The Rhode Island Brew Bus hits the road. Owner Bill Nangle says, “We are focusing on the craft of brewing and how it is made. This will not be a booze cruise — we are all about the education of great local beer!”

After more than two years of legal wrangling, Nikki’s Liquors moves to its gorgeous new location on Branch Ave in Providence.


After 18 years — and 1867 batches of brew! — Sean Larkin hangs up his mash paddle at Trinity Brewhouse and goes all in at Brutopia, where he ramps up production of Revival Brewing’s beers; bottles of Zeppelin and Burnside Pale Ale soon follow.

On August 1, Foolproof, Narragansett, Proclamation, and Trinity Brewhouse head north to Sierra Nevada’s Beer Camp Across America fest in Portland, ME, one of seven events in the “largest craft beer celebration in history” to toast the opening of SN’s new brewery in Mills River, NC.


Stevie D’s, the beer bar mecca in Cumberland, opens a second location at the former home of the legendary Lincoln Bar & Grille in Riverside.

Foolproof Brewing Company starts distributing in Vermont.

Tilted Barn Brewery, an offshoot of Matt and Kara Richardson’s Ocean State Hops farm, is licensed as the state’s first farm beer maker. [They share their first batch of brews on November 22.]


The second annual batch of Narragansett/Autocrat Coffee Milk Stout — six times bigger than the first release that disappeared in a week in 2013 — hits stores . . . ’Gansett expands its reach to Portland, OR and Chattanooga, TN. . . And they reveal their next mash-up: Lovecraft Honey Ale, a partnership with Revival Brewing [which will be released on January 19].
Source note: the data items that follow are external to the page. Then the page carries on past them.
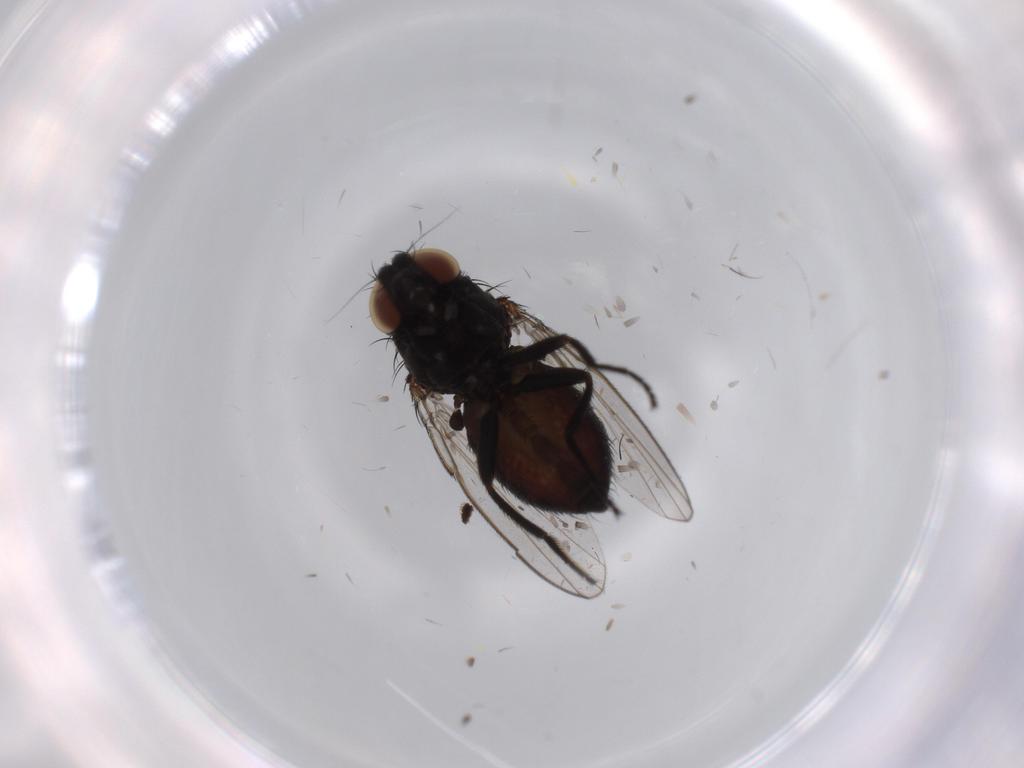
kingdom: Animalia
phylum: Arthropoda
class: Insecta
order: Diptera
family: Milichiidae
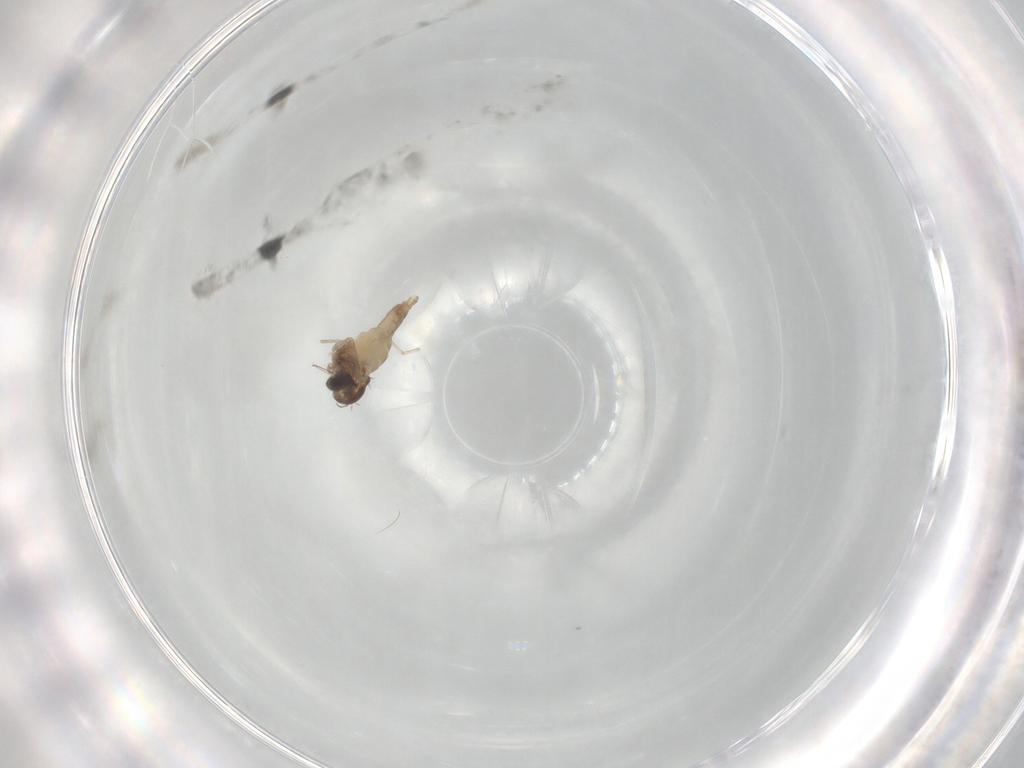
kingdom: Animalia
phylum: Arthropoda
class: Insecta
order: Diptera
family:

glass_and-Can Grey Sail launches Captain’s Daughter, a double IPA packed with Mosaic hops. You may have heard that it has made quite a splash.

Proclamation Ale announces an expansion; the news is modified and then updated on December 30.

San Francisco’s 21st Amendment Brewery, named after the ratification that repealed Prohibition; British Columbia’s Central City Brewers + Distillers [try their Red Betty IPA]; and Lewiston, ME’s Baxter Brewing squeeze onto local shelves and try to grab some tap handles.

The Providence Phoenix/NewPaper ends a 36-year run; the three-year-old Bottles & Cans & Just Claps Your Hands franchise goes all-digital and mostly-daily @


Revival, Grey Sail, Bucket Brewery, Brutopia, Narragansett, Trinity Brewhouse, and Foolproof are medalists at the 18th Annual Great International Beer & Cider Competition [click the link for the categories and winning brews].

Newport Storm’s Annual Release ’14 is most likely the “world’s first snow beer.”


Crooked Current Brewery is the people’s choice in the 1st Annual Bottles & Cans & Just Clap Your Hands Favorite Rhode Island Brewery Poll.

Foolproof adds New Hampshire to its distro network, and Newport Storm starts shipping to Pennsylvania.

Grey Sail blows out three candles with the release of 3rd Anniversary, a top-notch imperial IPL, and Captain’s Daughter is deemed “a happy find” by the Boston Globe’s Gary Dzen.

The Brewers Association shares a slew of stats and stuff in their report, “The Year In Beer: 2014 Craft Beer In Review.”

Jack’s Abby Brewing may [“nothing is finalized”/keep your fingers crossed] come to Rhode Island in 2015 . . . .

Narragansett Beer prez Mark Hellendrung gives Bottles & Cans an exclusive peek at their plans for 2015.